No one likes losing money. But to NBC, the $100 million of red ink it may spill on the Summer Olympics is more like an investment, and a lesson in TV Economics 101.

Just about everyone agrees the $1.3 billion NBC is shelling out for the Summer Olympics won't be recouped in ad revenue. The Summer Games will, however, pay dividends to NBC that won't show up directly on a balance sheet.

Among other things, the network will have a large captive audience — and it will take full advantage of that, rolling out two new sitcoms during the Olympics and using commercial breaks to inundate viewers with promos for its fall prime-time lineup. While the Games are on, it will have valuable exclusive content for its critical and still highly profitable "Today" franchise.

The Games also provide a chance to groom two of NBC's newest personalities: Savannah Guthrie and Ryan Seacrest. Last but not least: The Games help NBC build its sports division, including its newly renamed NBC Sports Network, a little-watched cable channel formerly called Versus that NBCUniversal's owners hope to build into a viable competitor to ESPN.

"NBC's problem has been the lack of viewers coming to the network day in and day out," said Sam Armando, director of strategic intelligence for the Chicago-based advertising company Starcom MediaVest Group Exchange, a part of Starcom MediaVest Group. "And here comes the Olympics, which gives them the opportunity to showcase the network over two weeks."

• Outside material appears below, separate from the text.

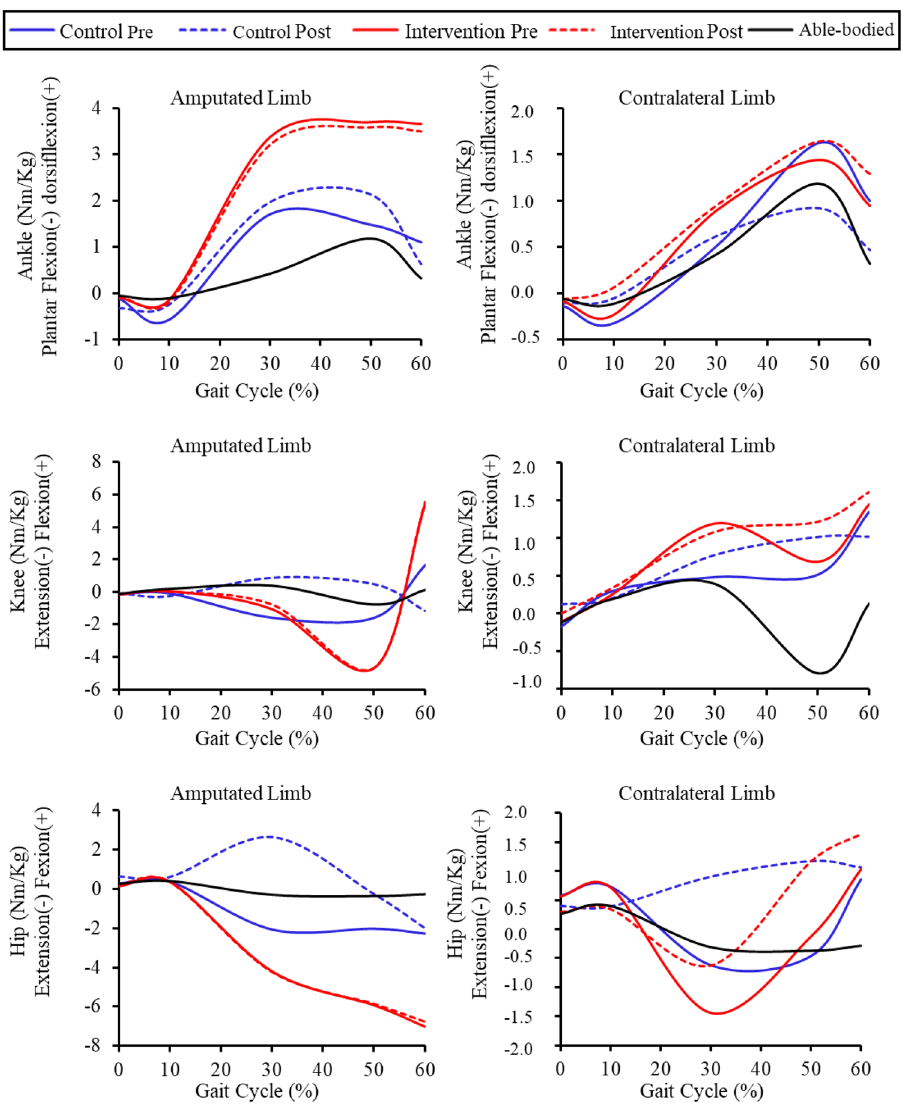
Figure 4. Ankle, knee and hip joint moment variation in the sagittal plane during gait cycle, in each group with amputation pre- and post-intervention. Able-bodied group parameter from their dominant limb is added for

And what a showcase. NBC expects the London Games to rank among the top-rated television events of all time, with nearly 200 million Americans watching at least part of the telecasts over 17 days.

The network paid $1.18 billion for the television rights and is spending about $100 million more for production costs, staffing and the building of a 70,500-square-foot broadcast facility in Olympic Park.

The Olympics could offer a needed push for a network that has been stymied in fourth place in the ratings for years. New shows have failed to catch on, and key franchises such as "Today" and "The Tonight Show With Jay Leno," which have delivered tens of millions of dollars to NBC's bottom line in recent years, have seen their ratings slide.

Considering that NBC, like every network, is under pressure to compete with on-demand options such as DVRs, Netflix and Hulu, the Olympics' guaranteed viewership is an important advantage.